▶ **DATA SHOWN**
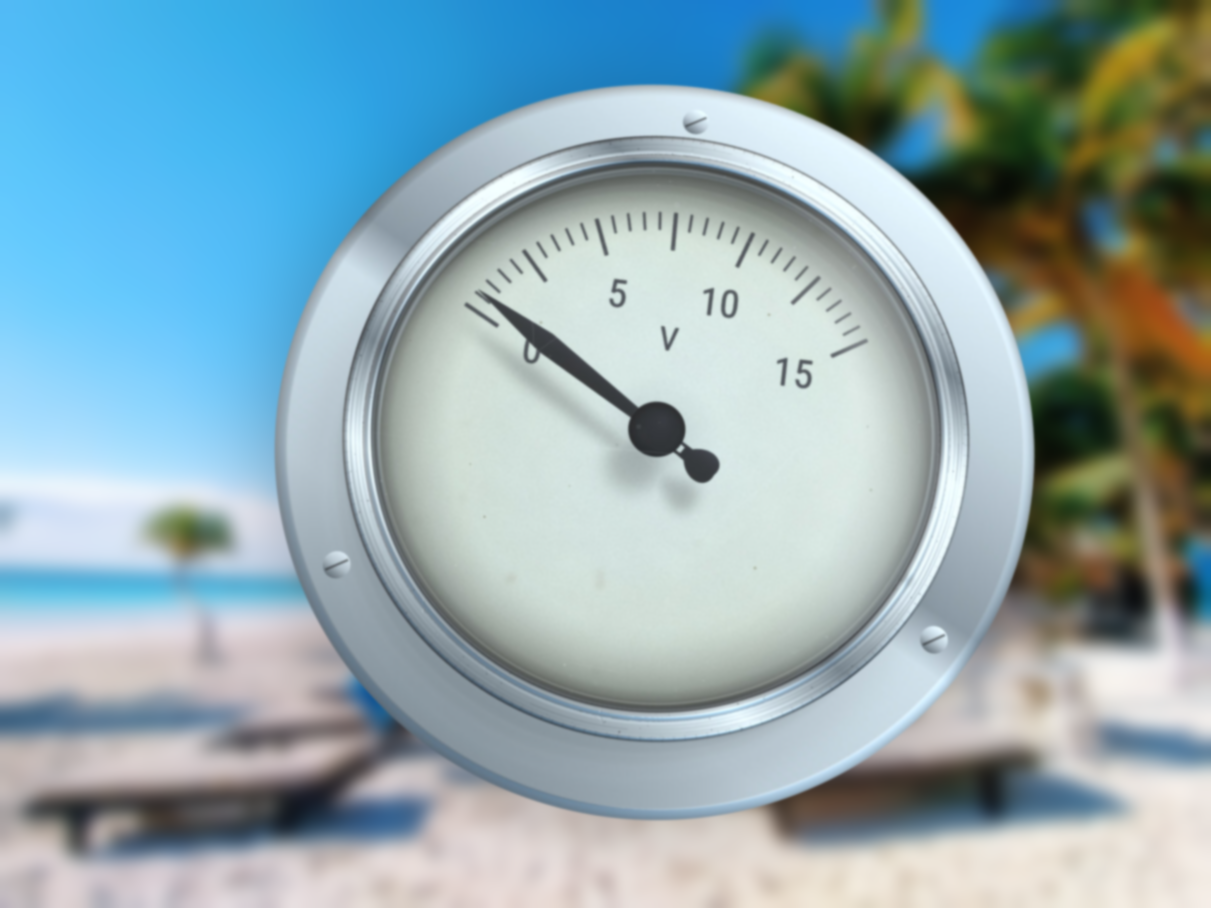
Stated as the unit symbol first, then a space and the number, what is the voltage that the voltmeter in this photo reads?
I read V 0.5
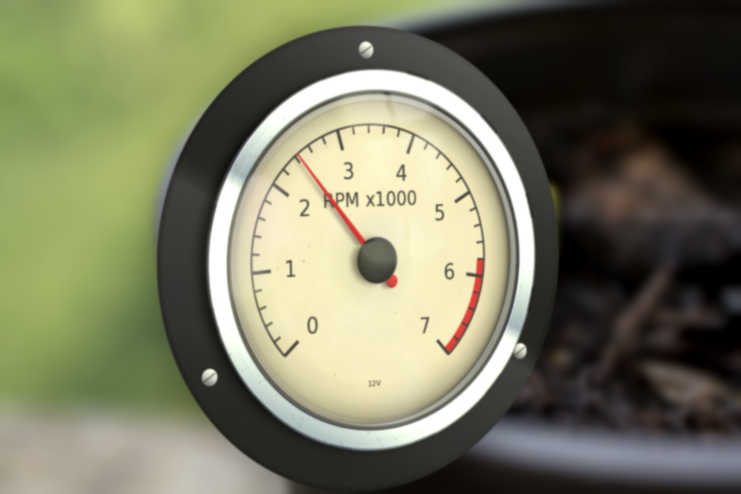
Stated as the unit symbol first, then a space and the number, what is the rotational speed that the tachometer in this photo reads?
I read rpm 2400
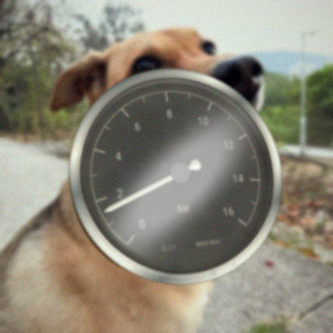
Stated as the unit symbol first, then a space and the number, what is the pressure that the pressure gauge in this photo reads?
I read bar 1.5
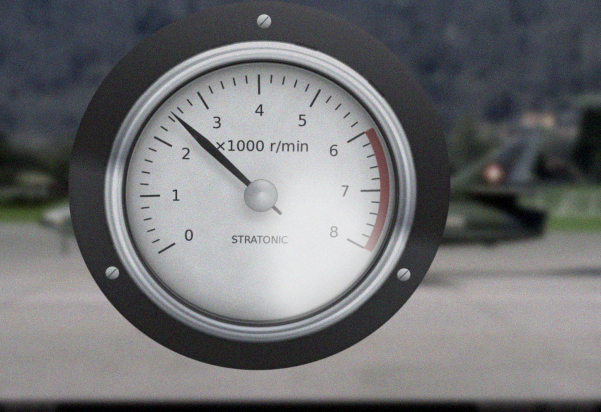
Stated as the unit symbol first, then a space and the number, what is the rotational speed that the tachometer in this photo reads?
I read rpm 2500
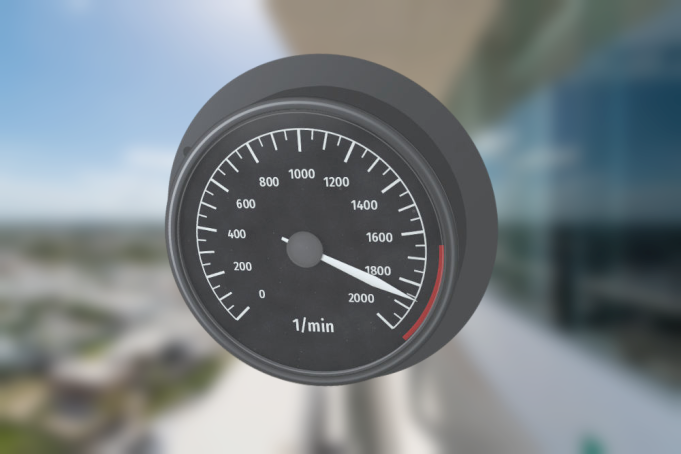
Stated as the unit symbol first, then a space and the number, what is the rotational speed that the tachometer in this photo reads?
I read rpm 1850
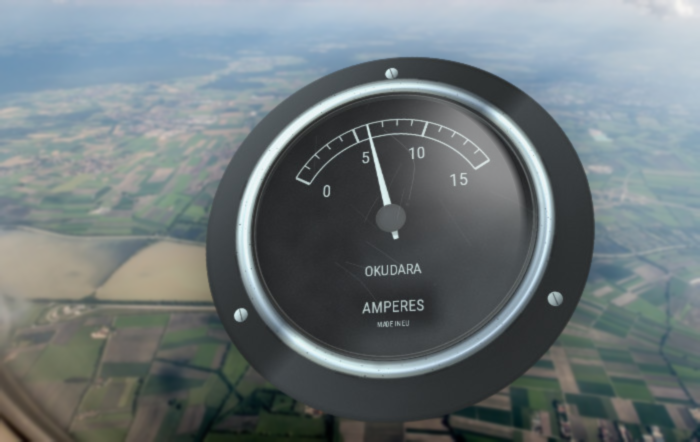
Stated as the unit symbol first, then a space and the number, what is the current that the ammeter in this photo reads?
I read A 6
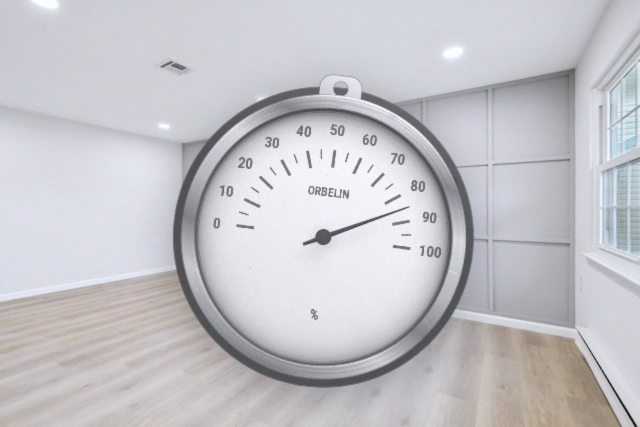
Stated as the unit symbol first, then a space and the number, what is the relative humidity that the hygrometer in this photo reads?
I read % 85
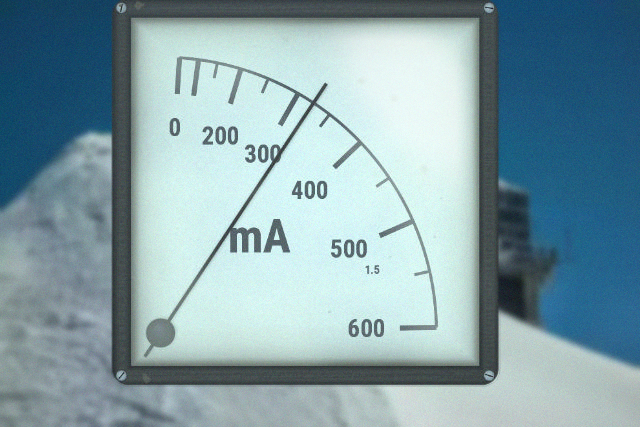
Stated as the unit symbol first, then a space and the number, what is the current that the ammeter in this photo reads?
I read mA 325
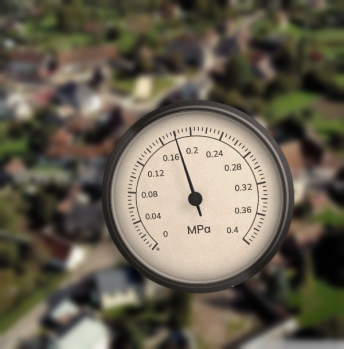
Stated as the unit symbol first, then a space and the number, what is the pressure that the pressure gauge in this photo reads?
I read MPa 0.18
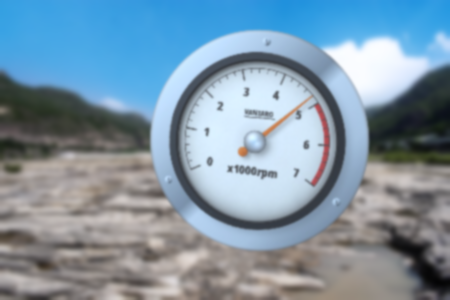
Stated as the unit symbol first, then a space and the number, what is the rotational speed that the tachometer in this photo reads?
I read rpm 4800
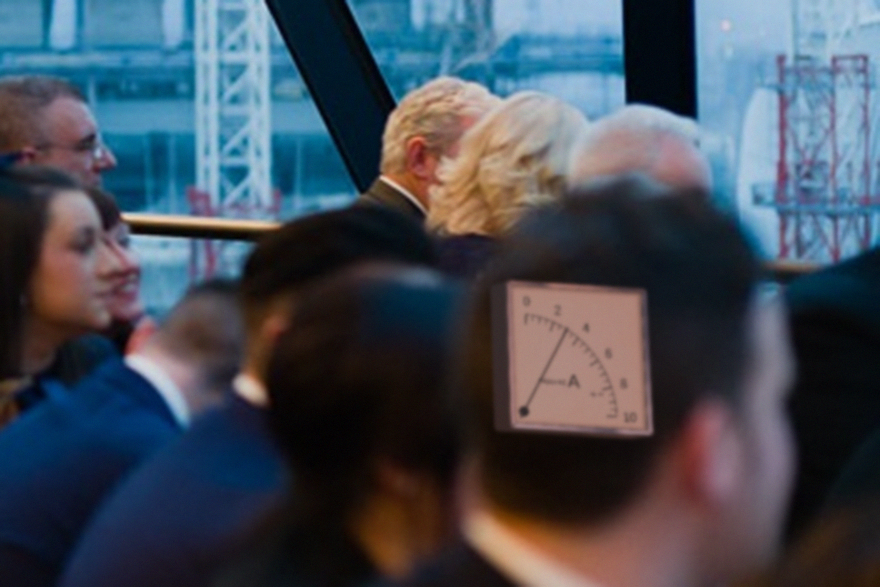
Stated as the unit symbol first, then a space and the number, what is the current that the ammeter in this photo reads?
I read A 3
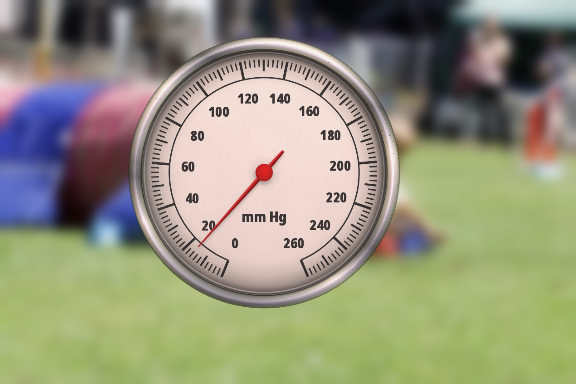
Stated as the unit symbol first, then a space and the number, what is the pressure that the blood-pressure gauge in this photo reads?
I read mmHg 16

▶ **WHAT IS EXPECTED**
Can you copy out, word for word, every line from the start of the records up to and including the line with "I read V 0.5", leaving the pictures out?

▶ **RESULT OF THIS EXERCISE**
Stated as the unit symbol first, then a space and the number, what is the voltage that the voltmeter in this photo reads?
I read V 0.5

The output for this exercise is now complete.